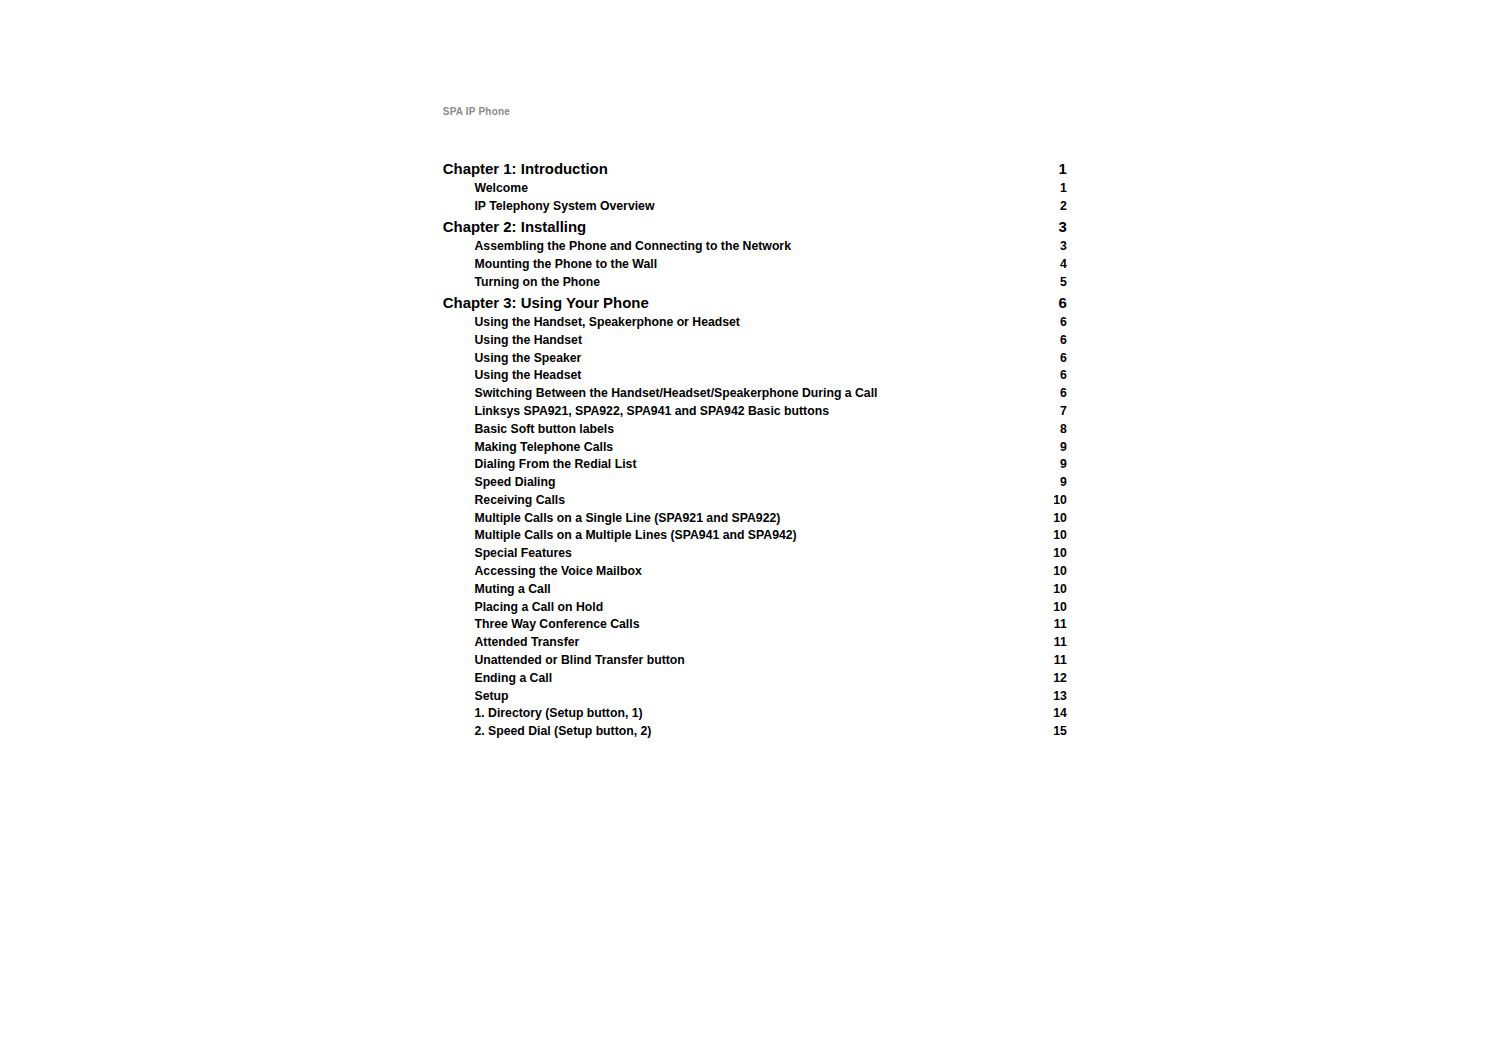SPA IP Phone
| Chapter 1: Introduction | 1 |
| Welcome | 1 |
| IP Telephony System Overview | 2 |
| Chapter 2: Installing | 3 |
| Assembling the Phone and Connecting to the Network | 3 |
| Mounting the Phone to the Wall | 4 |
| Turning on the Phone | 5 |
| Chapter 3: Using Your Phone | 6 |
| Using the Handset, Speakerphone or Headset | 6 |
| Using the Handset | 6 |
| Using the Speaker | 6 |
| Using the Headset | 6 |
| Switching Between the Handset/Headset/Speakerphone During a Call | 6 |
| Linksys SPA921, SPA922, SPA941 and SPA942 Basic buttons | 7 |
| Basic Soft button labels | 8 |
| Making Telephone Calls | 9 |
| Dialing From the Redial List | 9 |
| Speed Dialing | 9 |
| Receiving Calls | 10 |
| Multiple Calls on a Single Line (SPA921 and SPA922) | 10 |
| Multiple Calls on a Multiple Lines (SPA941 and SPA942) | 10 |
| Special Features | 10 |
| Accessing the Voice Mailbox | 10 |
| Muting a Call | 10 |
| Placing a Call on Hold | 10 |
| Three Way Conference Calls | 11 |
| Attended Transfer | 11 |
| Unattended or Blind Transfer button | 11 |
| Ending a Call | 12 |
| Setup | 13 |
| 1. Directory (Setup button, 1) | 14 |
| 2. Speed Dial (Setup button, 2) | 15 |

====================

### About this task
Copy all records exactly, no images.

### Exercise response
SPA IP Phone
| Chapter 1: Introduction | 1 |
| Welcome | 1 |
| IP Telephony System Overview | 2 |
| Chapter 2: Installing | 3 |
| Assembling the Phone and Connecting to the Network | 3 |
| Mounting the Phone to the Wall | 4 |
| Turning on the Phone | 5 |
| Chapter 3: Using Your Phone | 6 |
| Using the Handset, Speakerphone or Headset | 6 |
| Using the Handset | 6 |
| Using the Speaker | 6 |
| Using the Headset | 6 |
| Switching Between the Handset/Headset/Speakerphone During a Call | 6 |
| Linksys SPA921, SPA922, SPA941 and SPA942 Basic buttons | 7 |
| Basic Soft button labels | 8 |
| Making Telephone Calls | 9 |
| Dialing From the Redial List | 9 |
| Speed Dialing | 9 |
| Receiving Calls | 10 |
| Multiple Calls on a Single Line (SPA921 and SPA922) | 10 |
| Multiple Calls on a Multiple Lines (SPA941 and SPA942) | 10 |
| Special Features | 10 |
| Accessing the Voice Mailbox | 10 |
| Muting a Call | 10 |
| Placing a Call on Hold | 10 |
| Three Way Conference Calls | 11 |
| Attended Transfer | 11 |
| Unattended or Blind Transfer button | 11 |
| Ending a Call | 12 |
| Setup | 13 |
| 1. Directory (Setup button, 1) | 14 |
| 2. Speed Dial (Setup button, 2) | 15 |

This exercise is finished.